Wednesday, 18 June 2014
Discussing Jewish Orthodoxy
I'm currently writing a book about Jewish Orthodoxy, the theme of which is that Orthodoxy in particular and Judaism in general should be broad and deep, not narrow and shallow ( a phrase I've pinched from someone else- Hi David!).
Here are some of my potted thoughts, which I'll probably make into chapters, that I want to include (along with other stuff) in the book:
We never went through a 'reformation' in the same sense as our Aszkenazi brothers and sisters, which makes us by default 'Orthodox', but in a broader sense. What does this mean?
The Torah and Hebrew Bible as divine truth
You see for me, my truth is the Hebrew Bible, especially the first 5 books, the Torah as well as the Oral Torah and documented in the Mishna & later the Talmud. So I would have no problem in echoing our Rabbis in saying "This, The Torah of Moses, shall not be abrogated, nor shall there be any other Torah from G-d save it". In other words I believe that the Torah was divine and given by G-d (although this does not mean one is turned into a fundamentalist fanatic, nor does it mean that one has to take everything in the Torah as literal).
I am aware of the Biblical criticism called the 'documentary hypothesis', but I cannot accept this, because it would be a denial of the divine origins of my Bible. I also know that I cannot possibly prove that my religion and her deity is objective fact, despite what I believe in my own head about it. But this does not bother me, because I make that leap of faith. It is not necessarily to show faith as a fact, because that is what faith is all about & more importantly IMHO is about how to live well, by attempting to follow the Mitzvot.
The Spirit, not the letter of the law
I guess where I differ from the more Ultra Orthodox or Haredi position is that I don't see Judaism as a set of overtly legalistic or dogmatic set of rules which have to be followed to the letter. I believe that whilst the Oral and Written Torah is divine, along with the rest of the Hebrew Bible, it does not stop us from being able to interpret Halakha via lenient rulings and interpretations. To me the spirit, not the letter of the law, is most important .I see in my [Sephardi] tradition, this is about being tolerant of various levels of observance, which places an emphasis on community spirit and family ties, over fanatical dogmatism.

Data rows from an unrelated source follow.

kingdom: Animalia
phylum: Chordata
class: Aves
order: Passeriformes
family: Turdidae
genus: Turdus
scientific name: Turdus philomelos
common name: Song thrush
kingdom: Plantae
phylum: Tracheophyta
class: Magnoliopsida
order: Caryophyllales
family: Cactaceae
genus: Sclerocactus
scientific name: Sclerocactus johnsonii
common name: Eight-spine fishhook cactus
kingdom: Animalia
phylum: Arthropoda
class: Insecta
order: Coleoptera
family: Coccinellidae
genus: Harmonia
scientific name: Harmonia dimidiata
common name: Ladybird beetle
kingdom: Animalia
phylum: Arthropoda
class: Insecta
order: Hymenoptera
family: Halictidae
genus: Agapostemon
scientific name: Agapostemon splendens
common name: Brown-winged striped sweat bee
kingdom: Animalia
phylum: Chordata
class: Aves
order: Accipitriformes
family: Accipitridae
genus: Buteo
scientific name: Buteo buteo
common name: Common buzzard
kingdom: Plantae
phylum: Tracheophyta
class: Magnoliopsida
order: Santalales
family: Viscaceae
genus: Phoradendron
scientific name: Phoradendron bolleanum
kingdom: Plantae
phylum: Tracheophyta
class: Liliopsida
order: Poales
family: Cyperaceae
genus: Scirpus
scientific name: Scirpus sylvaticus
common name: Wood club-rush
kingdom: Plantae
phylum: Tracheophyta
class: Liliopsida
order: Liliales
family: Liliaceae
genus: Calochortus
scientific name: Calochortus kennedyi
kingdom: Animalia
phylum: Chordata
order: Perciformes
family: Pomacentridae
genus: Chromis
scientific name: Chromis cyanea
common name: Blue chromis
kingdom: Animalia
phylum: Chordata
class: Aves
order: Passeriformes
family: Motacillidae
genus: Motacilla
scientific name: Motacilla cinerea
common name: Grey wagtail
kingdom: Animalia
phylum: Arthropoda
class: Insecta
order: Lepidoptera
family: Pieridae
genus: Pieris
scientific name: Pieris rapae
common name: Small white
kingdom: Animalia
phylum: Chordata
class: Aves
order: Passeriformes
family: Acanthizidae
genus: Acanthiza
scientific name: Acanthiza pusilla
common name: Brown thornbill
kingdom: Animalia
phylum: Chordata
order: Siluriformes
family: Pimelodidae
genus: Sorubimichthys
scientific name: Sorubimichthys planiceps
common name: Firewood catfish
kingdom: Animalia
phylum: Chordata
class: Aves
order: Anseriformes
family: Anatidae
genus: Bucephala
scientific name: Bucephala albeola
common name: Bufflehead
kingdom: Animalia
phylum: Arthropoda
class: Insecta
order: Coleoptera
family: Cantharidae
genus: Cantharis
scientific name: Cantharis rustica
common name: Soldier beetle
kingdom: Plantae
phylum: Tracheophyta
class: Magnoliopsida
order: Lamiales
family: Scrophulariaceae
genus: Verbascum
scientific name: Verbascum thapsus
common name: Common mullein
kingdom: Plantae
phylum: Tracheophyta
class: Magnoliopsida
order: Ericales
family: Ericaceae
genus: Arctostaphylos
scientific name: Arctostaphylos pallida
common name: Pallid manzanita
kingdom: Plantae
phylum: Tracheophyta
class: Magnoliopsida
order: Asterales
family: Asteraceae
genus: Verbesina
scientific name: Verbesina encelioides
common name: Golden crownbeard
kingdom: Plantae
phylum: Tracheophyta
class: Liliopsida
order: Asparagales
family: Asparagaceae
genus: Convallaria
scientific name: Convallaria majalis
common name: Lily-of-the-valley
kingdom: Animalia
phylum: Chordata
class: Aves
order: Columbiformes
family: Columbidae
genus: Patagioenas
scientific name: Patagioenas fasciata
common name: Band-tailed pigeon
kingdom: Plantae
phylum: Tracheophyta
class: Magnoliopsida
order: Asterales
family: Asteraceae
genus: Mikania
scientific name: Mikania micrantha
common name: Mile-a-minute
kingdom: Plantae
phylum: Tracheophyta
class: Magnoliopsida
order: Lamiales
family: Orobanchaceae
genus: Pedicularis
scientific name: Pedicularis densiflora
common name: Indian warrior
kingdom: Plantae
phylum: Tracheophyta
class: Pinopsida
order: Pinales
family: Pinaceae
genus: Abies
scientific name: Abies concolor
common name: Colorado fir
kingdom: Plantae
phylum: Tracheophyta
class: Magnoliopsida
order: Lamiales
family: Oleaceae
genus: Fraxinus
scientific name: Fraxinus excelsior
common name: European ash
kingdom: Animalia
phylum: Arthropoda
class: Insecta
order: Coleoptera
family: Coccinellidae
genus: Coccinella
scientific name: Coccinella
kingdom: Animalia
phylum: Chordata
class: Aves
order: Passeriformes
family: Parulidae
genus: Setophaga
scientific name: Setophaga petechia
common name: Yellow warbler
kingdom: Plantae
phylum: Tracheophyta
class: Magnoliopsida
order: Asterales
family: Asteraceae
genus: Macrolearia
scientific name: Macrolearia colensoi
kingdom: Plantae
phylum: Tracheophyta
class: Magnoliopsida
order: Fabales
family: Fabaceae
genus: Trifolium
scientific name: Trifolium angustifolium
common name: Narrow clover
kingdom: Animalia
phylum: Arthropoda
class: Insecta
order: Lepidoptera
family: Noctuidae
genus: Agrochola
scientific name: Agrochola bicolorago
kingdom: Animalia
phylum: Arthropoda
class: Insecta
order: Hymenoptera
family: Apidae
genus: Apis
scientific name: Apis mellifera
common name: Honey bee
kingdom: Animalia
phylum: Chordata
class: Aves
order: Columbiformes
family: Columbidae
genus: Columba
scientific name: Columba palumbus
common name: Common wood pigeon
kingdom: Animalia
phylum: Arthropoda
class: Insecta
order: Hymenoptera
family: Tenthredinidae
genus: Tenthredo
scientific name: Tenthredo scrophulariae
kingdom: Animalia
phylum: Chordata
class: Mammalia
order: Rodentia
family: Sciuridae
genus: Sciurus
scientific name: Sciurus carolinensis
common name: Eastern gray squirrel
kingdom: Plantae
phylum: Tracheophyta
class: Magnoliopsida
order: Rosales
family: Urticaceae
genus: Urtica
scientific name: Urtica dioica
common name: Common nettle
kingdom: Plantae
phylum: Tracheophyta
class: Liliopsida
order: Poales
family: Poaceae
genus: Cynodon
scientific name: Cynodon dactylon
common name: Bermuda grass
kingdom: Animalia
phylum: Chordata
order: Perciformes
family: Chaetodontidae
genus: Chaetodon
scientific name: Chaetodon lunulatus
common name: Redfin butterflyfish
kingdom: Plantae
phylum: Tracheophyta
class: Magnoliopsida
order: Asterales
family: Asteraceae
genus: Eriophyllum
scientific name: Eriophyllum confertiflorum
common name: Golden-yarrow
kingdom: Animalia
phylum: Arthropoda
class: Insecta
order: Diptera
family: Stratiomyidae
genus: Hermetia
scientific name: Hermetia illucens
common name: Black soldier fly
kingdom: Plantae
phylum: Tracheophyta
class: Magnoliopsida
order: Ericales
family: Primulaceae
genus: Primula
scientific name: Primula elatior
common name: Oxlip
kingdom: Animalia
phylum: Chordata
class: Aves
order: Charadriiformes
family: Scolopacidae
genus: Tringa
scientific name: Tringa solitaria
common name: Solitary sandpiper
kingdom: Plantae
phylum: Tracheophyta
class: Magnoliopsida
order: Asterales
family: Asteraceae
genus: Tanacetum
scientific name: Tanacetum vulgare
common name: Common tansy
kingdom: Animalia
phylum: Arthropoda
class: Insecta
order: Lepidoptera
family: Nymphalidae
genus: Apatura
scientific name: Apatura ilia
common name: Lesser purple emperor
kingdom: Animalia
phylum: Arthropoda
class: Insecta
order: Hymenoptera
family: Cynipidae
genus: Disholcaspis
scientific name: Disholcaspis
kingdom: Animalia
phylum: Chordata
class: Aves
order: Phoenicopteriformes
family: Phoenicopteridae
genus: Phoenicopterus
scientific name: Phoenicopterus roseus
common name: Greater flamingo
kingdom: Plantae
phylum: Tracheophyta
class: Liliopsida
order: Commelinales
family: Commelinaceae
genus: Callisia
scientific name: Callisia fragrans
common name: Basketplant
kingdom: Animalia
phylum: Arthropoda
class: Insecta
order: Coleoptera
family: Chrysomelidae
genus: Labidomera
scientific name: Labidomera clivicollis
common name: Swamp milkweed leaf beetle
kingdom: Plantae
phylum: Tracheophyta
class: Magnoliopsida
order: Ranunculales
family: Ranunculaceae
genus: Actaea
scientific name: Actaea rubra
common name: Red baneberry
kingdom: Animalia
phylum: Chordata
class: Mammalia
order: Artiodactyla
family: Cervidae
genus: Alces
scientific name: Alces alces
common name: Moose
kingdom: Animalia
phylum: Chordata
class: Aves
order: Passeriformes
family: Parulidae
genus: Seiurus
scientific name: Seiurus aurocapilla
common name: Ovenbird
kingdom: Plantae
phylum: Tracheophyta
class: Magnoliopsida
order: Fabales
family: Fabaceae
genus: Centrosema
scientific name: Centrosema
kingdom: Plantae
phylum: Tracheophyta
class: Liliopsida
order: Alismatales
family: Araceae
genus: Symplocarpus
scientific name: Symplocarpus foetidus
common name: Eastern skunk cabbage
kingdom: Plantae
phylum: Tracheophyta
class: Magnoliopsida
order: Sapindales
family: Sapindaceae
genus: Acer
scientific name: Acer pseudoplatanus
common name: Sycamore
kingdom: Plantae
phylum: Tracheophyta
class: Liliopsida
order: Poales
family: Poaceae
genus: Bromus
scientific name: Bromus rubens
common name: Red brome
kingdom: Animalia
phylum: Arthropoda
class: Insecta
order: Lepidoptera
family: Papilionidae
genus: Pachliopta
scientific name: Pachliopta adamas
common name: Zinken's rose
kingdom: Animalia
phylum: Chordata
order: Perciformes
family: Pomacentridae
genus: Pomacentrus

Besides which, I'd be a big hypocrite if I said I kept all of the Mitzvot, as tradition interprets, because there is one (being gay) that I am unable to fulfill (“oness rahmana patrei”), so I don't believe that people should turn the Torah into a hammer to beat people down about their lack of observance, but rather to see we are all Jews, who stumble and fall, so we should be encouraging each other to follow the Torah & therefore live a good and ethical life, a Jewish life, whatever tradition we come from, as best we are able .
Competing truths and spreading 'the word' (Christian Evangelism)
I don't have a problem with Evangelism. We now live in a free society of competing opinions, beliefs, religions and ideologies. I understand the Christian impulse to Evangelise - Matthew 28, vs 16 to 20, however, this also means that there will be a counterpoise to the Evangelism, be it from the old school Evangelicals, the Messianic Jews, Jews for Jesus or the Mormons (these being the groups who seem to do the most Evangelism). The funny thing is that, whenever these groups undertake such activities, it seems to backfire, e.g. my niece at university has had fierce debates with the Christian Union, after one of their missionary weeks and it only strengthened her belief.
Being an 'Ortho-Dyke'
Evangelical /or Haredi (take ur pick) : You're gay, how can you be Orthodox without twisting the word of God's truth?
Me :Yeah, I'm gay. So what?
Evangelical/or Haredi (take ur pick) : What about Leviticus and all that ?
Me : OK, well you see...
Israel & Zionism
I am a staunch support of Israel and a Zionist. I also want to see peace with Israel's neighbours and a just settlement for the Palestinian people. How to achieve this and what does Torah & Halakha tell us about how to achieve this?